Data provided:
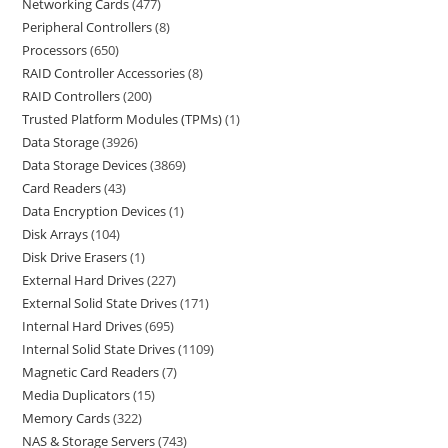
Networking Cards
477
Peripheral Controllers
8
Processors
650
RAID Controller Accessories
8
RAID Controllers
200
Trusted Platform Modules (TPMs)
1
Data Storage
3926
Data Storage Devices
3869
Card Readers
43
Data Encryption Devices
1
Disk Arrays
104
Disk Drive Erasers
1
External Hard Drives
227
External Solid State Drives
171
Internal Hard Drives
695
Internal Solid State Drives
1109
Magnetic Card Readers
7
Media Duplicators
15
Memory Cards
322
NAS & Storage Servers
743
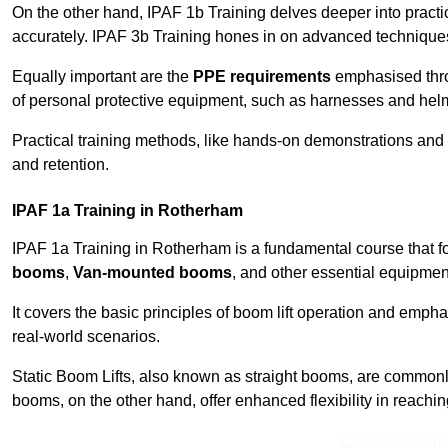
On the other hand, IPAF 1b Training delves deeper into practi
accurately. IPAF 3b Training hones in on advanced techniques,
Equally important are the
PPE requirements
emphasised throu
of personal protective equipment, such as harnesses and hel
Practical training methods, like hands-on demonstrations and
and retention.
IPAF 1a Training in Rotherham
IPAF 1a Training in Rotherham is a fundamental course that fo
booms
,
Van-mounted booms
, and other essential equipmen
It covers the basic principles of boom lift operation and empha
real-world scenarios.
Static Boom Lifts, also known as straight booms, are commonly 
booms, on the other hand, offer enhanced flexibility in reaching 
Contact Our T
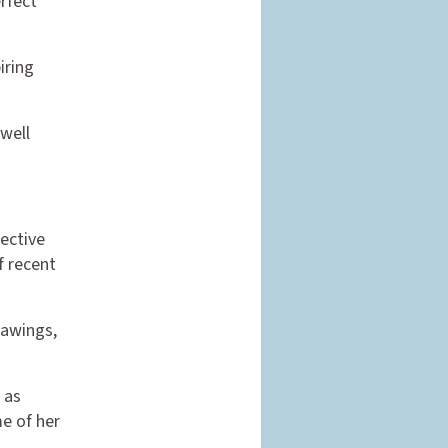
erfect
iring
 well
ective
f recent
rawings,
 as
me of her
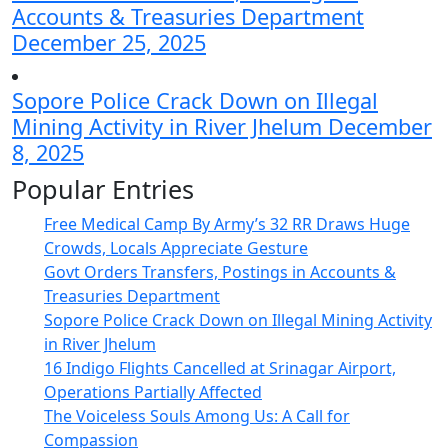
Accounts & Treasuries Department
December 25, 2025
Sopore Police Crack Down on Illegal
Mining Activity in River Jhelum
December
8, 2025
Popular Entries
Free Medical Camp By Army’s 32 RR Draws Huge
Crowds, Locals Appreciate Gesture
Govt Orders Transfers, Postings in Accounts &
Treasuries Department
Sopore Police Crack Down on Illegal Mining Activity
in River Jhelum
16 Indigo Flights Cancelled at Srinagar Airport,
Operations Partially Affected
The Voiceless Souls Among Us: A Call for
Compassion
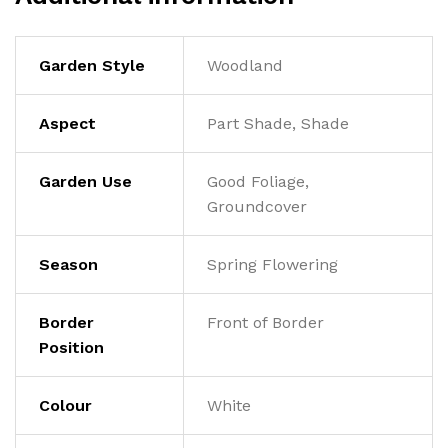
Garden Style
Woodland
Aspect
Part Shade, Shade
Garden Use
Good Foliage,
Groundcover
Season
Spring Flowering
Border
Front of Border
Position
Colour
White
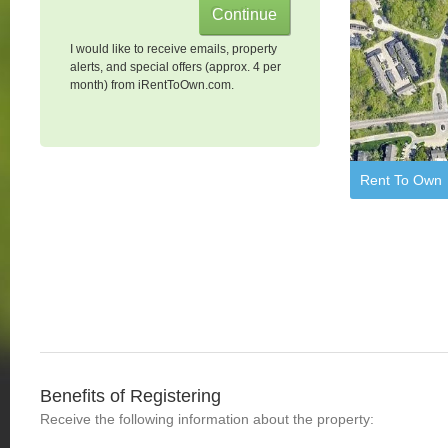
I would like to receive emails, property
alerts, and special offers (approx. 4 per
month) from iRentToOwn.com.
Rent To Own
Benefits of Registering
Receive the following information about the property:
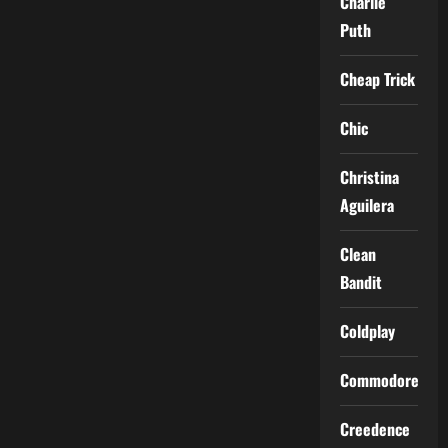
Charlie
Puth
Cheap Trick
Chic
Christina
Aguilera
Clean
Bandit
Coldplay
Commodores
Creedence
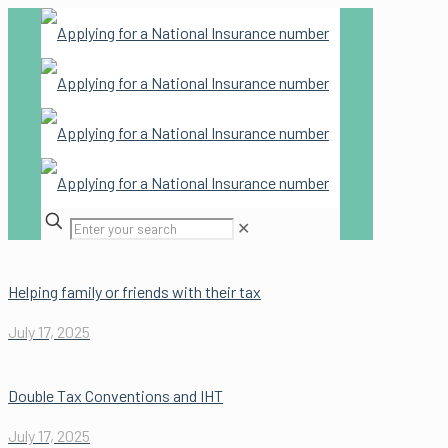
✕
Helping family or friends with their tax
July 17, 2025
Double Tax Conventions and IHT
July 17, 2025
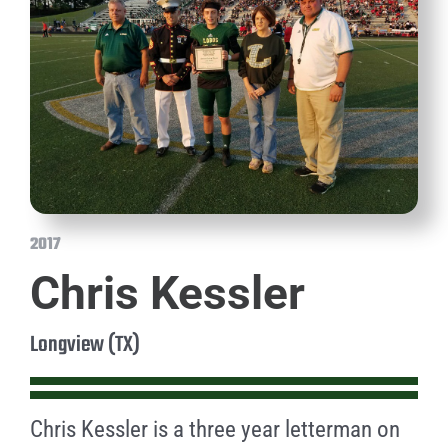
2017
Chris Kessler
Longview (TX)
Chris Kessler is a three year letterman on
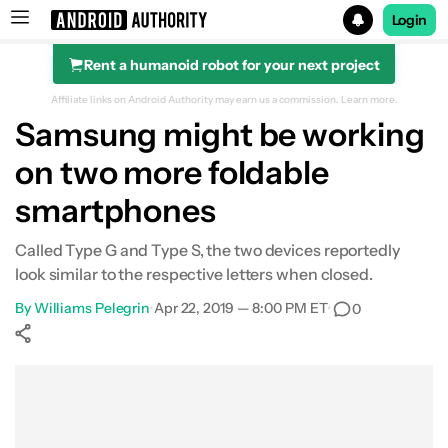
Login
Rent a humanoid robot for your next project
Search results for
Affiliate links on Android Authority may earn us a commission.
Learn more.
Samsung might be working
on two more foldable
smartphones
Called Type G and Type S, the two devices reportedly
look similar to the respective letters when closed.
By
Williams Pelegrin
•
Apr 22, 2019 — 8:00 PM ET
•
0
Show More
Facebook
Shares
X
Shares
WhatsApp
Shares
0
0
0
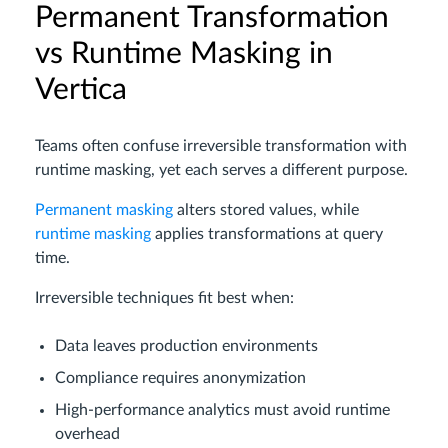
Permanent Transformation
vs Runtime Masking in
Vertica
Teams often confuse irreversible transformation with
runtime masking, yet each serves a different purpose.
Permanent masking
alters stored values, while
runtime masking
applies transformations at query
time.
Irreversible techniques fit best when:
Data leaves production environments
Compliance requires anonymization
High-performance analytics must avoid runtime
overhead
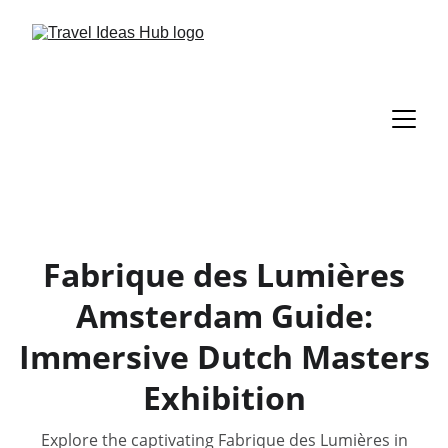
Fabrique des Lumières
Amsterdam Guide:
Immersive Dutch Masters
Exhibition
Explore the captivating Fabrique des Lumières in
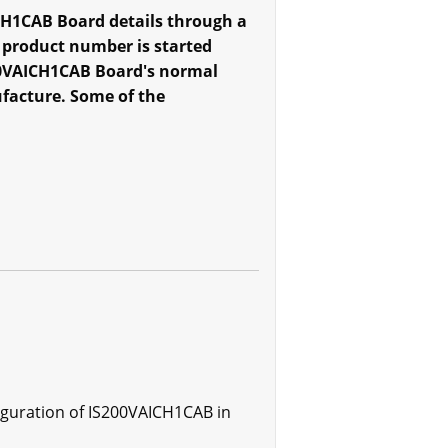
CH1CAB Board details through a
 product number is started
S200VAICH1CAB Board's normal
ufacture. Some of the
iguration of IS200VAICH1CAB in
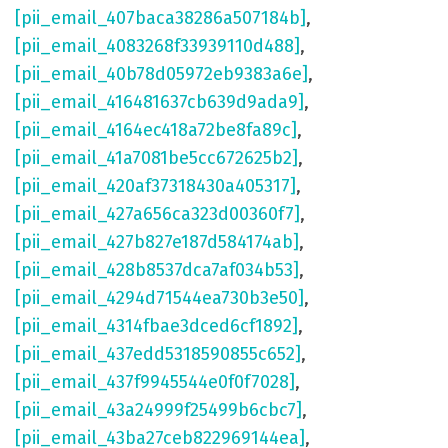
[pii_email_407baca38286a507184b]
,
[pii_email_4083268f33939110d488]
,
[pii_email_40b78d05972eb9383a6e]
,
[pii_email_416481637cb639d9ada9]
,
[pii_email_4164ec418a72be8fa89c]
,
[pii_email_41a7081be5cc672625b2]
,
[pii_email_420af37318430a405317]
,
[pii_email_427a656ca323d00360f7]
,
[pii_email_427b827e187d584174ab]
,
[pii_email_428b8537dca7af034b53]
,
[pii_email_4294d71544ea730b3e50]
,
[pii_email_4314fbae3dced6cf1892]
,
[pii_email_437edd5318590855c652]
,
[pii_email_437f9945544e0f0f7028]
,
[pii_email_43a24999f25499b6cbc7]
,
[pii_email_43ba27ceb822969144ea]
,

Action item: Determine how many lines of the material above contain the string "Treasuries", treating uppercase and lowercase letters as different. Reply with the number alone.

Response for this exercise: 2